I was completely surprised this morning by an article in the Wall Street Journal reviewing a new book: Constant Lambert: Beyond the Rio Grande, by Stephen Lloyd. Although I was aware Lloyd had been researching Lambert, I didn’t realize that the book was due out. I ordered a copy immediately.
This isn’t the only book on Lambert. Richard Shead wrote the first biography in 1973 – it was good, but rather brief, and probably constrained as to what he could say, as many of those featured in it were still alive. Poet Andrew Motion published a much larger tome – The Lamberts – in 1986, but in that book Constant had to share the limelight with his painter father George and his son Kit (best known as manager of The Who). I haven’t seen Lloyd’s book yet, but the page count (622!), the table of contents and the author’s musical credentials suggest that this will be the most thorough account yet.

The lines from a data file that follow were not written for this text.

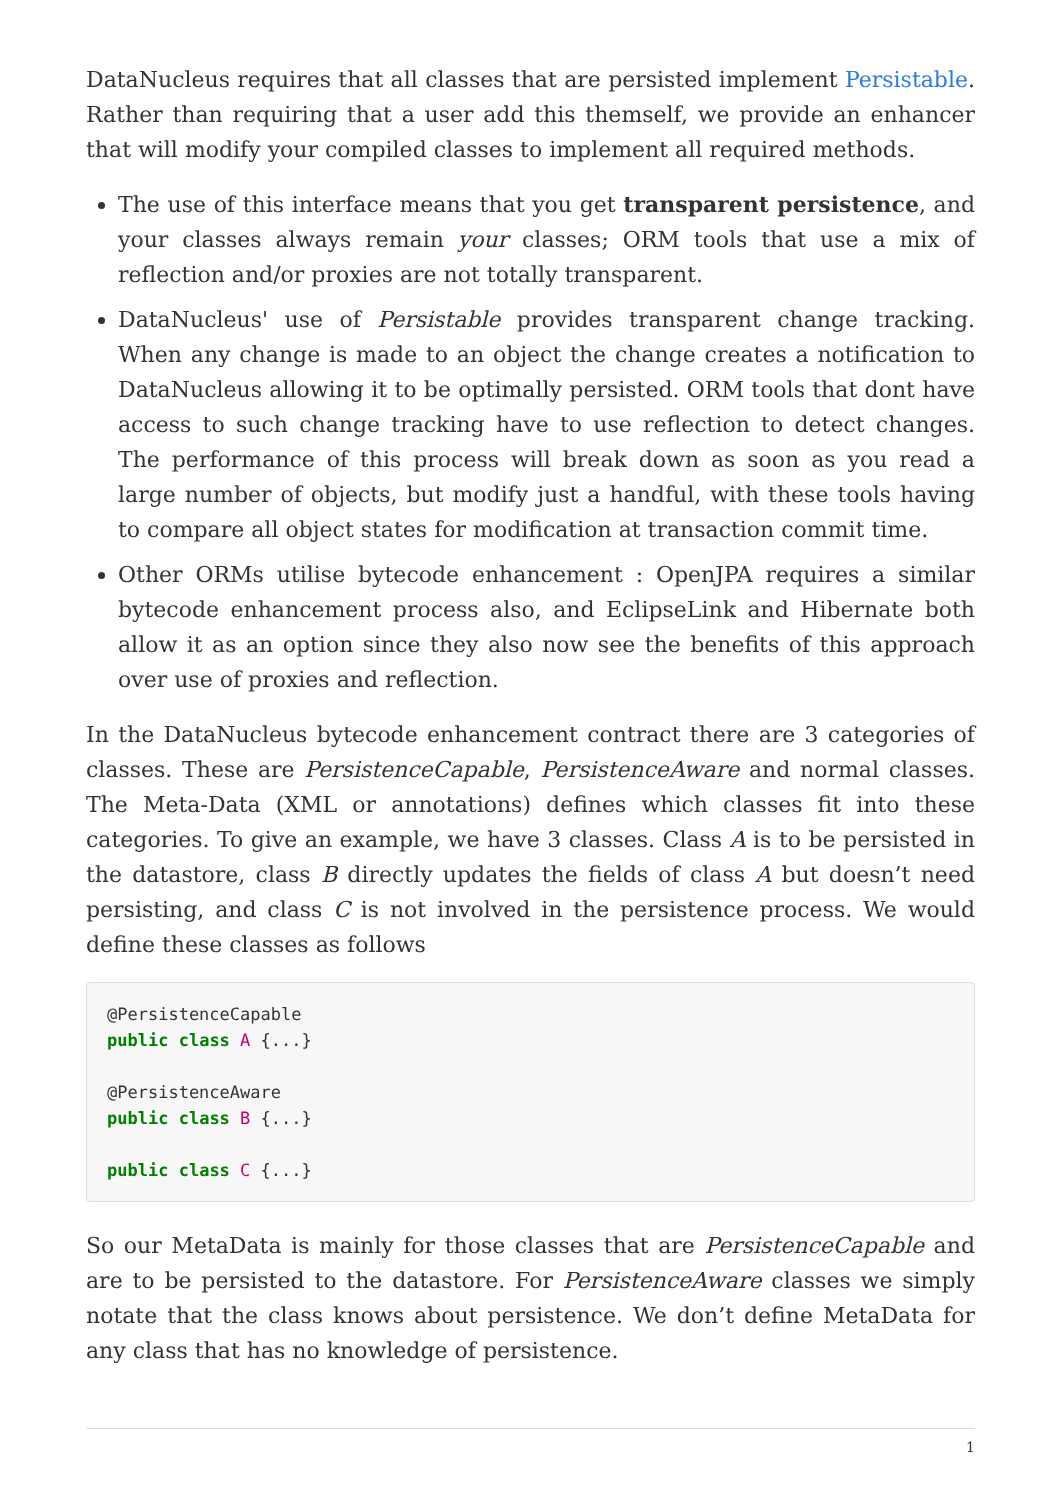DataNucleus requires that all classes that are persisted implement Persistable. Rather than requiring that a user add this themself, we provide an enhancer that will modify your compiled classes to implement all required methods.
The use of this interface means that you get transparent persistence, and your classes always remain your classes; ORM tools that use a mix of reflection and/or proxies are not totally transparent.
DataNucleus' use of Persistable provides transparent change tracking. When any change is made to an object the change creates a notification to DataNucleus allowing it to be optimally persisted. ORM tools that dont have access to such change tracking have to use reflection to detect changes. The performance of this process will break down as soon as you read a large number of objects, but modify just a handful, with these tools having to compare all object states for modification at transaction commit time.
Other ORMs utilise bytecode enhancement : OpenJPA requires a similar bytecode enhancement process also, and EclipseLink and Hibernate both allow it as an option since they also now see the benefits of this approach over use of proxies and reflection.
In the DataNucleus bytecode enhancement contract there are 3 categories of classes. These are PersistenceCapable, PersistenceAware and normal classes. The Meta-Data (XML or annotations) defines which classes fit into these categories. To give an example, we have 3 classes. Class A is to be persisted in the datastore, class B directly updates the fields of class A but doesn’t need persisting, and class C is not involved in the persistence process. We would define these classes as follows
@PersistenceCapable
public class A {...}

@PersistenceAware
public class B {...}

public class C {...}
So our MetaData is mainly for those classes that are PersistenceCapable and are to be persisted to the datastore. For PersistenceAware classes we simply notate that the class knows about persistence. We don’t define MetaData for any class that has no knowledge of persistence.
1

My own interest in Lambert dates from a tour I took part in of his Concerto for Piano and Nine Instruments (1931) at the University of Keele in the early 1980s – Peter Dickinson was the pianist. I played percussion. The Concerto is a jazz-influenced chamber work that’s savage rather than smooth and with instrumentation influenced as much by Schoenberg’s Pierrot Lunaire than by jazz bands – although Lambert was also a huge enthusiast of the music of Duke Ellington. From there I wrote a thesis on Lambert and reconstructed the score of his final ballet Tiresias, which was missing at the time. That work eventually resulted in a performance (in 1996, I think) of Tiresias on Radio 3, organized by Piers Burton Page (the first performance since the early 1950s), and in turn that piqued the interest of David Lloyd Jones, who went on to record the work for Hyperion in 1999. I was lucky enough to be at the recording session in Leeds Town Hall. So I’m really looking forward to reading the new book.